The right man for 2 jobs: Pistons hand keys to SVG
It wasn’t a power grab by Stan Van Gundy, taking two coveted NBA jobs off the market with one signature on the contract offered him by Pistons owner Tom Gores. He wasn’t sitting at a press conference in Auburn Hills instead of San Francisco because the Golden State Warriors wouldn’t go quite as high to do one job as the Pistons went for him to wear two hats.
No, it wasn’t the power or the money. It was the chance for success that the power the Pistons have consolidated in his hands represented.
“I think the position gives us a chance to create the most unified organization in sports,” Van Gundy said as the Pistons introduced him Thursday. “That’s what the dual role is all about. I came into the NBA in an organization like that in Miami with Pat Riley running it and I think there are tremendous advantages there.”
What modesty prevented him from saying to complete the sentence and square the circle was … “in the right hands.”
That’s where Gores and his trusted lieutenants with Platinum Equity who led the search for a new president of basketball operations and new head coach come in. They didn’t set out specifically to find one brilliant person to fill both jobs, necessarily. But Gores knew he wanted more of a connection between the court and the front office than he’d felt existed over the first three years of his Pistons ownership.
And when Van Gundy came to Los Angeles to talk about the broad possibilities for a franchise whose roster that begins with young big men Andre Drummond and Greg Monroe, the stars aligned.
Van Gundy came in and won the room with insights about the Pistons as they exist and how he would remake them. They talked and talked some more. He had a thick playbook with him – not Xs and Os, but more of a thinking man’s guide for putting together a winning organization – that started Gores’ wheels spinning.

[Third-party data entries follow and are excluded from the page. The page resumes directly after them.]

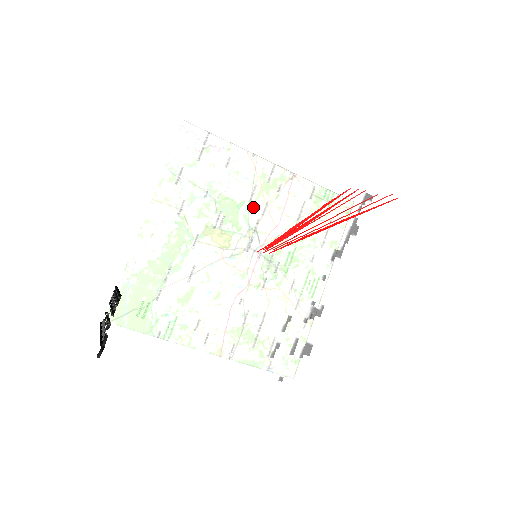
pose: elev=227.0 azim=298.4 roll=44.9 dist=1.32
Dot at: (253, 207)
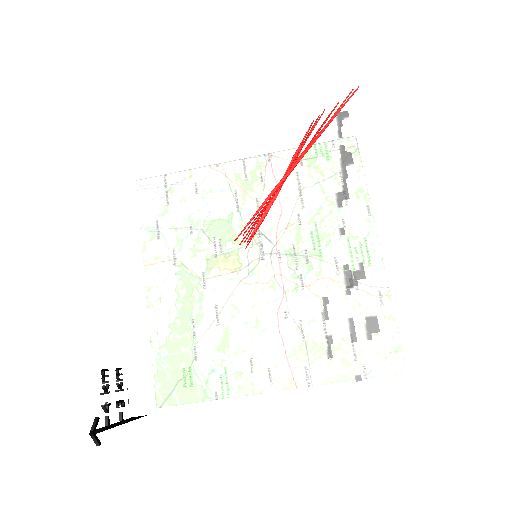
Dot at: (215, 209)
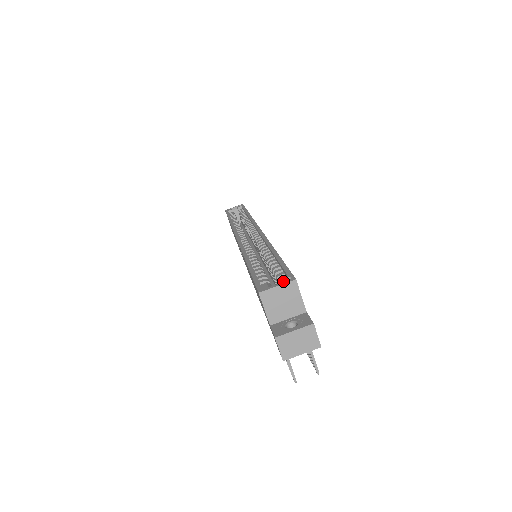
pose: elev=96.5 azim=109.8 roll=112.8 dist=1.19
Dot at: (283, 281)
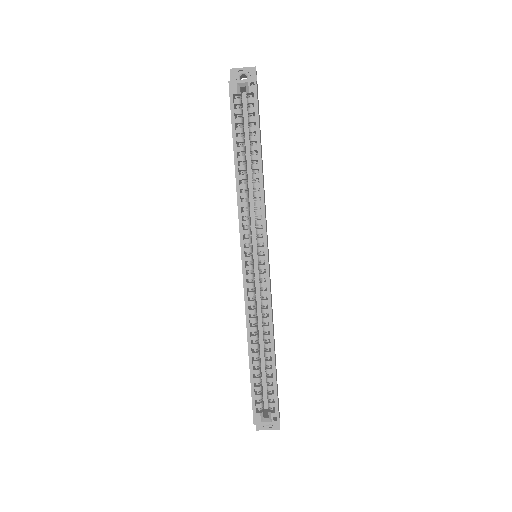
Dot at: (271, 420)
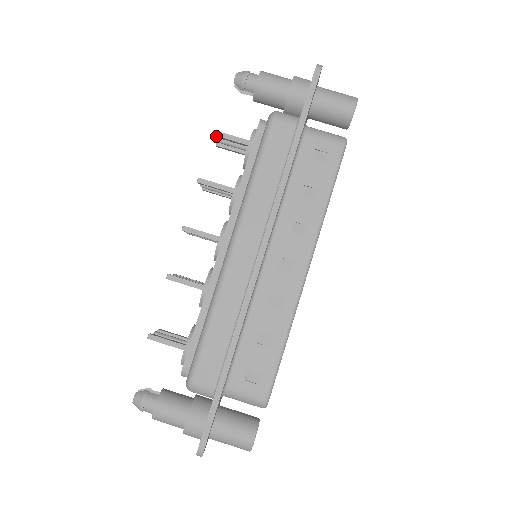
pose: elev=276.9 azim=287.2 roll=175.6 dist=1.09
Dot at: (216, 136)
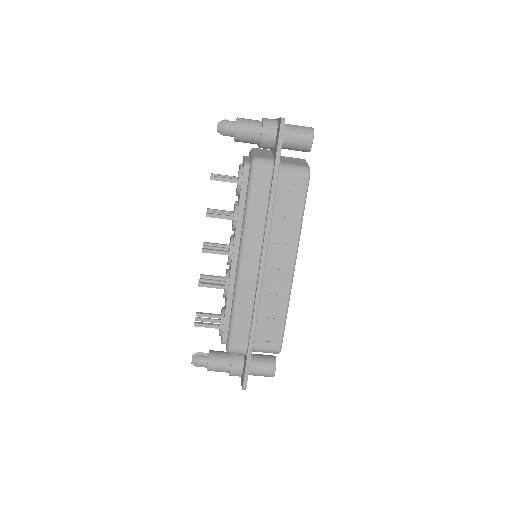
Dot at: occluded
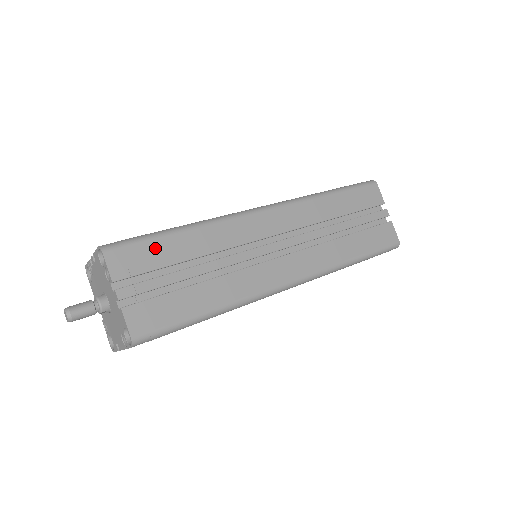
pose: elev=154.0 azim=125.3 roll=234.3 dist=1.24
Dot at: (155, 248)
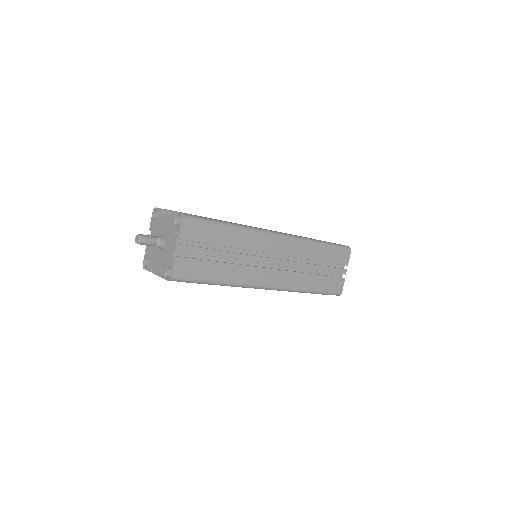
Dot at: (210, 230)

There was his answer, Stan Van Gundy, 6½ hours after the meeting begun.
“It is a big enough job to be a coach,” Gores said. “I don’t think just anyone can handle it. Stan is unique. It’s a very big job, but I’m convinced he will pull it off. I personally love the idea that the floor is connected to the front office.”
One thing that struck Gores, who sat in on two rounds of coaching interviews that produced Lawrence Frank and Maurice Cheeks: Van Gundy came in not spouting rigid philosophy but dissecting what the Pistons had and how he would make it work, now and into the future.
“The important thing about Stan is it really wasn’t about his system,” Gores said. “Some coaches come in and have one view of how basketball is played. Stan looked at, ‘This is what you have. How do I make this work?’ He’s putting our puzzle together.”
That puzzle starts with those two young big men. Van Gundy spoke at length with Drummond, now in Spain doing some NBA promotional work, and was struck by his curiosity for Van Gundy’s ability to help take him to another plane.
“There’s nothing about Andre Drummond that doesn’t appeal to me,” said the man who coached Shaquille O’Neal in Miami and Dwight Howard in Orlando. “We have a responsibility to put a system and personnel around him that allow him to thrive.”
Van Gundy spoke at length Thursday with David Falk, agent for the restricted free agent-to-be.
“I value Greg highly. I think he’s one of the elite big men in this league,” Van Gundy said. “He has a very high skill level. He can pass the ball, He can score the ball in the low post. And I want them to know I value him highly.”
It wasn’t a day to go up and down the roster, but Van Gundy also mentioned Josh Smith – he said, “I’m not sure there’s a better group of three bigs anywhere in the Eastern Conference” – and Brandon Jennings as among the assets that can help launch a turnaround from 29 wins to … well, something better, and quickly.
“The thing that impressed me about Stan is he really understands building for the future while winning,” Gores said. “We have to compete every single year. I would never have a conversation with Stan that says we’re not a playoff team this year.”
“I’ve never gone into a game I’ve coached I didn’t expect to win,” Van Gundy said. “Not one time. Year one, two major goals: First is we really start to create the culture that will lead us to sustained success. And then we want to get better every day.”
Tom Gores was pretty sure Thursday qualified as a day the Pistons got better.
“This is the defining moment,” he said. “It is the most important decision we have made as an organization. Not only did we hire a coach and president of basketball operations, we are resetting the culture of the franchise. I am convinced – I am so confident – this is going to work.”